Kidney stones, left untreated, can lead to infection and on occasion be life threatening. A common method for the removal of stones is a procedure called flexible ureterorenoscopy, in which auxiliary working tools are passed through the working channel of a tool called a ureteroscope. In laser lithotripsy, a long, thin laser fibre is passed through the ureteroscope, and shock waves fragment stones. The resulting particles and debris can obstruct the field-of-view for the operating surgeon, so a saline solution flows through the system.
This procedure involves complex and varied interactions of fluid flow, fracture mechanics, and laser physics. In collaboration with Boston Scientific and urologist Dr Ben Turney, our team has been developing a suite of mathematical models to better understand this procedure, and to aid in both the design of equipment and procedural opimisation. Papers here, here, and here.
At the level of organs, function may be found that is invisible at the level of the interacting component tissues and cells. Physiological function depends on a delicate balance between growth, stress, geometry, and external forces.

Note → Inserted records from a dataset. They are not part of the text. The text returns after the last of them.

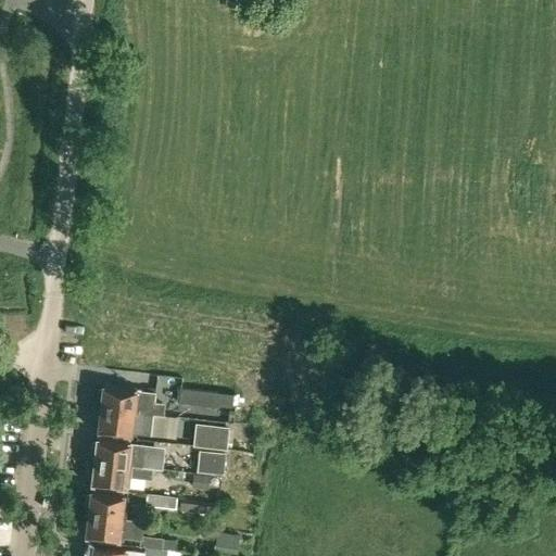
[(136,412),(152,414),(163,415),(164,403),(152,402),(153,391),(123,389),(102,386),(102,389),(99,390),(98,399),(101,401),(100,408),(136,412)]
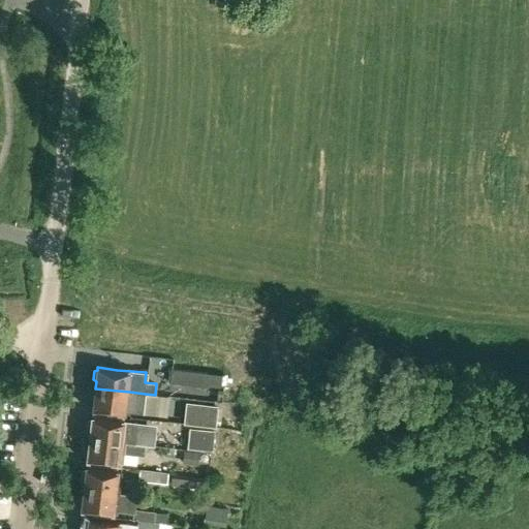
[(169,382),(205,386),(205,384),(219,386),(221,373),(207,371),(207,373),(170,369),(169,382)]
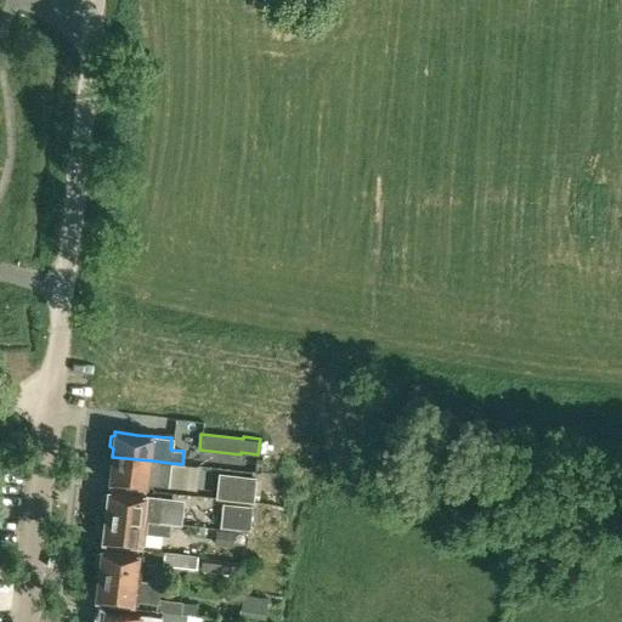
[(170,463),(152,461),(112,457),(111,465),(107,467),(106,476),(109,479),(109,481),(118,482),(150,486),(150,484),(168,485),(170,463)]
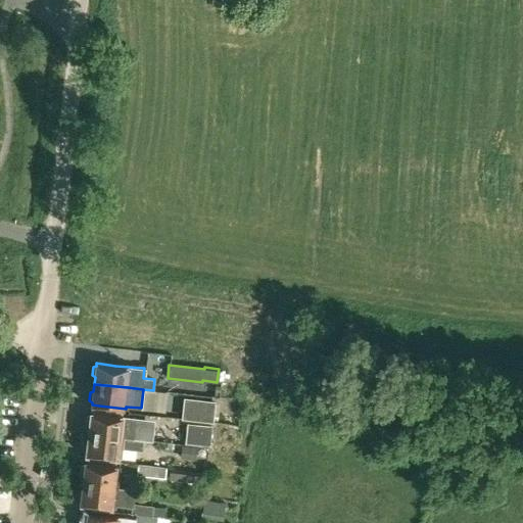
[(214,403),(185,400),(183,420),(211,423),(214,403)]
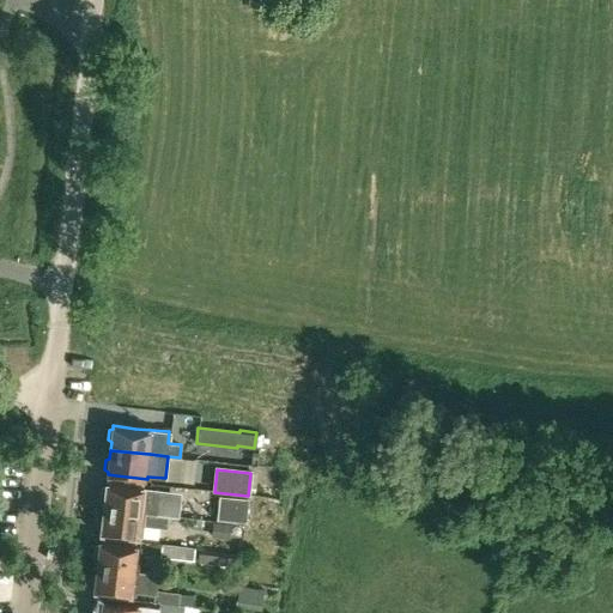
[(162,491),(116,485),(107,484),(105,487),(102,489),(101,498),(104,501),(103,508),(158,515),(162,491)]
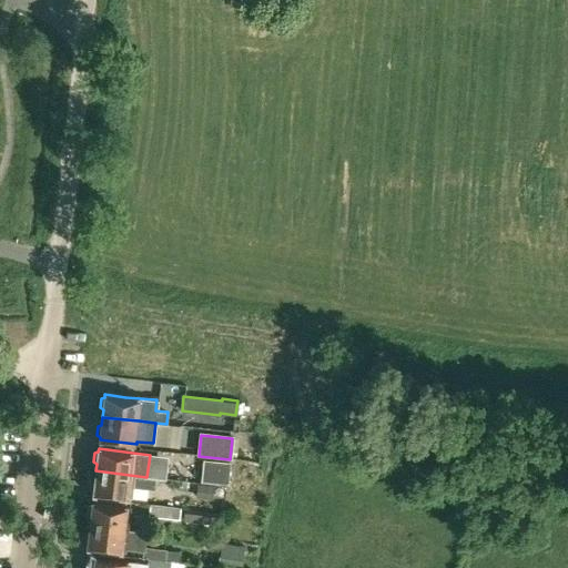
[(230,462),(202,459),(200,482),(227,484),(230,462)]
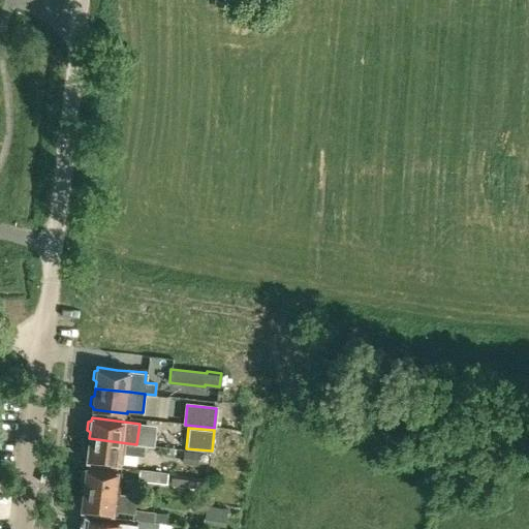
[(136,444),(89,438),(88,445),(85,446),(84,455),(87,457),(87,460),(121,464),(123,454),(144,456),(145,445),(136,444)]
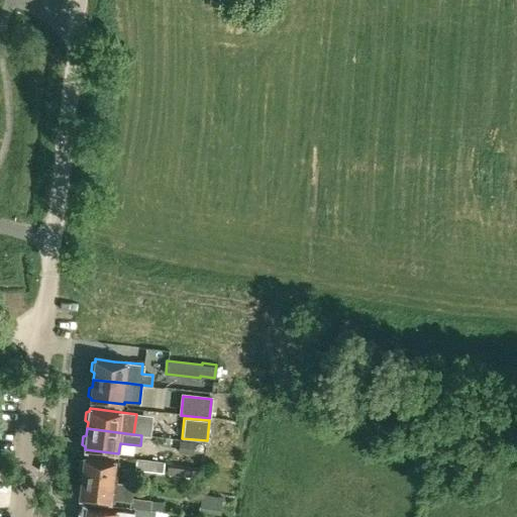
[(193,454),(194,442),(179,440),(178,453),(193,454)]
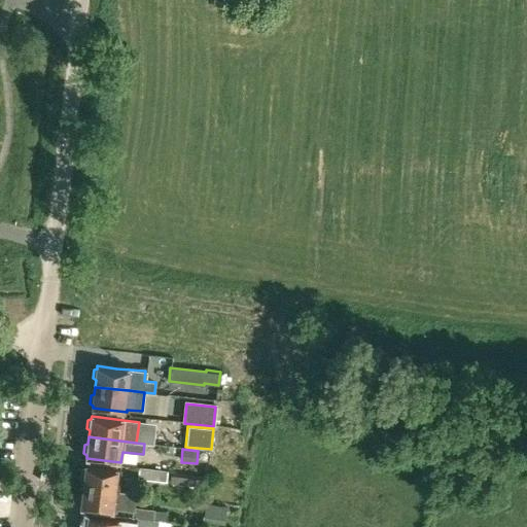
[(83,487),(118,491),(121,470),(85,466),(85,468),(82,470),(81,478),(83,480),(83,487)]
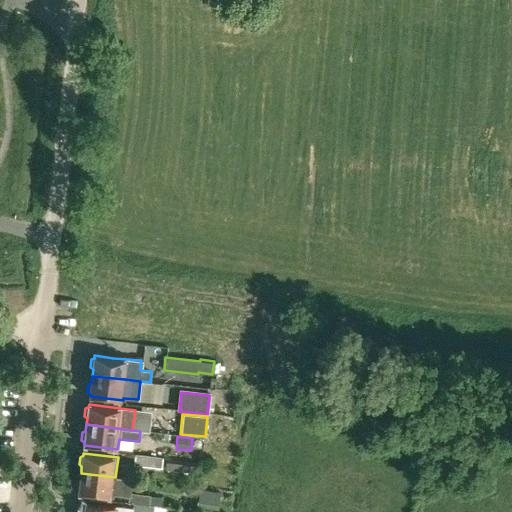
[(162,457),(135,454),(134,465),(161,468),(162,457)]
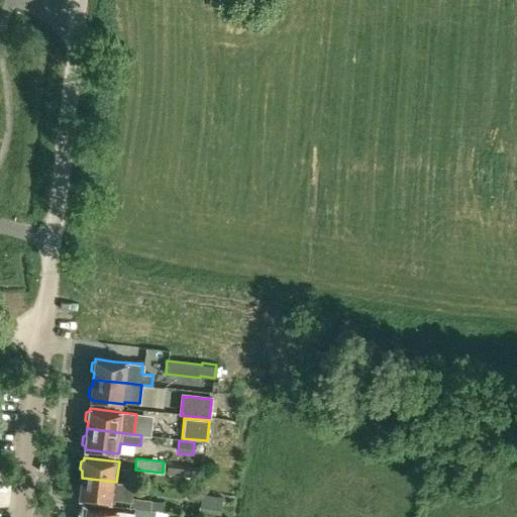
[(199,468),(167,463),(166,474),(169,474),(169,476),(174,477),(174,475),(183,476),(183,478),(195,479),(195,477),(198,477),(199,468)]
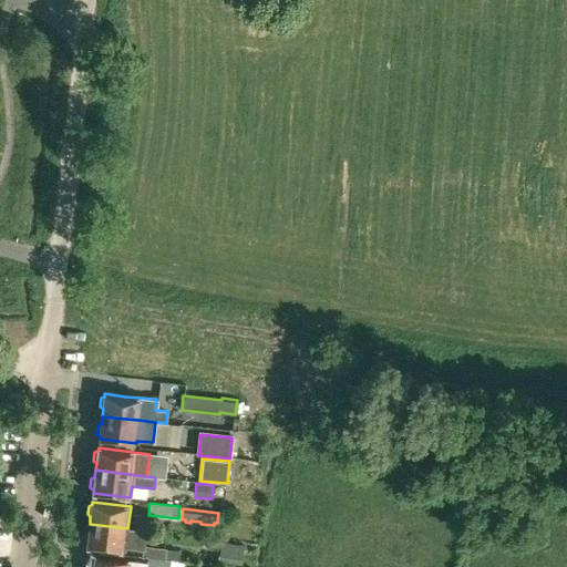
[(125,552),(125,548),(142,550),(141,557),(147,558),(171,560),(178,560),(179,550),(144,547),(144,542),(145,529),(127,528),(90,524),(89,532),(85,533),(84,542),(86,544),(86,546),(95,547),(125,552)]
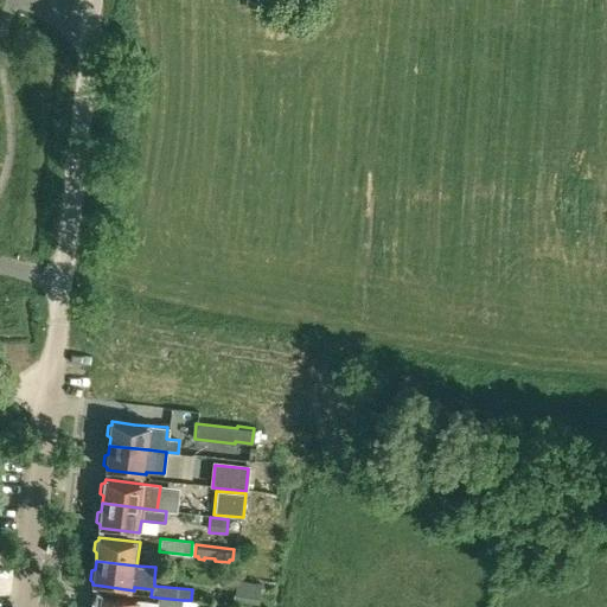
[(196,606),(196,605),(181,604),(183,600),(158,598),(158,601),(101,595),(101,599),(97,600),(96,606),(196,606)]
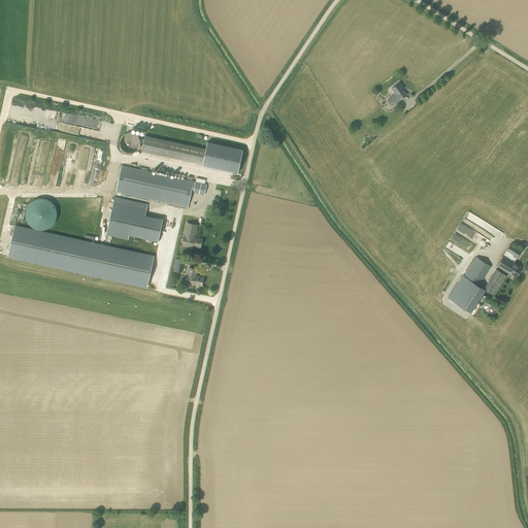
[(400,100),(407,95),(402,90),(403,89),(399,83),(391,89),(395,93),(387,100),(392,106),(400,100)]
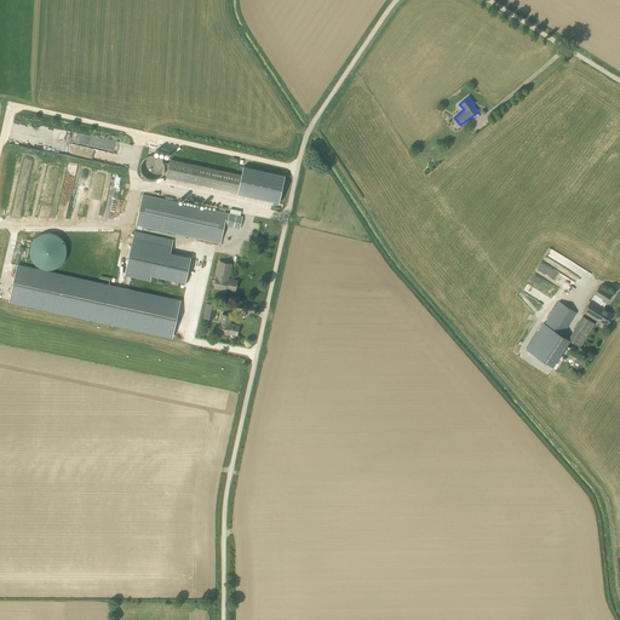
[(151,181),(154,181),(155,181),(158,179),(159,178),(160,178),(161,177),(162,176),(164,173),(164,172),(165,171),(165,168),(165,167),(165,165),(164,164),(164,162),(162,160),(161,159),(160,158),(159,158),(156,156),(155,156),(154,155),(151,155),(150,156),(149,156),(147,156),(145,158),(144,159),(143,160),(142,161),(141,164),(141,165),(141,166),(141,168),(141,170),(141,171),(141,173),(142,174),(143,176),(144,177),(145,178),(147,179),(149,179),(150,181),(151,181)]
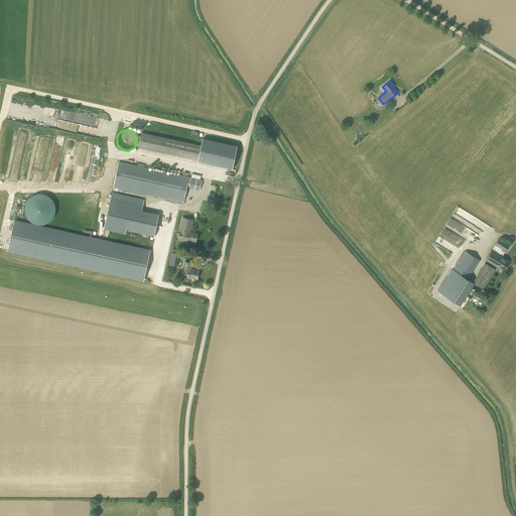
[(198,160),(201,145),(142,133),(139,147),(198,160)]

The challenge faced in modelling biological structures is finding a level of analysis sophisticated enough to characterize complexity such as inhomogeneity and anisotropy, while maintaining an ability to gain an intuitive and qualitative understanding.
I have explored such issues in the context of airways, wound healing in skin, the growth of tumour spheroids, and the mammalian bladder. The objective is to understand such systems on a mechanistic level and to find common underlying physical principles.
Elastic filaments are structures characterised by a length much greater than the cross-sectional dimensions.
We have recently explored the stability of knotted elastic rods. In particular, we have found theoretically
for the first time a stable elastic trefoil knot with no points of self-contact, a configuration easily
demonstrated with a strip of paper, as illustrated below. As well as as increasing the understanding of the rich solution structure of
the Kirchhoff equations, knots are prominent in biopolymers such as DNA, and self-contact is an important feature.
Elastic filaments are also very common in biology - for instance bacterial fibers, roots, and spine - and can have complicated 3D geometry. Understanding the mechanical behavior of these structures in the context of growth poses a significant challenge. We have developed a general framework to study such structures, which we term morphoelastic rods. Our approach combines the typical Kirchhoff equations for elastic rods with fundamental ideas from 3D morphoelasticity.
We have also extended this work to the situation of 2 connected elastic rods with potentially different mechanical properties and growing at different rates. Our framework enables complex shapes and behaviour, such as perversion of helically wound filaments, to be studied efficiently and analytically.
In the third installment of this series of work, we formally derived the link between volumetric growth in a 3D elastic cylinder and the intrinsic curvature of the same object when viewed as an elastic morphorod. This framework was the critical modelling component of our work on modelling tropic plant growth, and has strong potential in a number of other areas, such as soft robotics, and liquid crystal elastomers.
A vertical soap film draining under gravity is a classic experiment, explored since the time of Newton. In our lab at the University of Delaware, we created magnetic soap-films by adding magnetic nano-particles to a standard soap-film recipe.
We have developed a 2D model for a draining magnetic film using lubrication theory. We have captured well the basic phenomenon of reverse draining; we have also explored the effect of a disjoining pressure due to molecular forces. Pictured on the left is a regular draining soap film, on the right a magnetic film placed under a strong magnet drains upward, against gravity (the black signals the thinnest, drained region).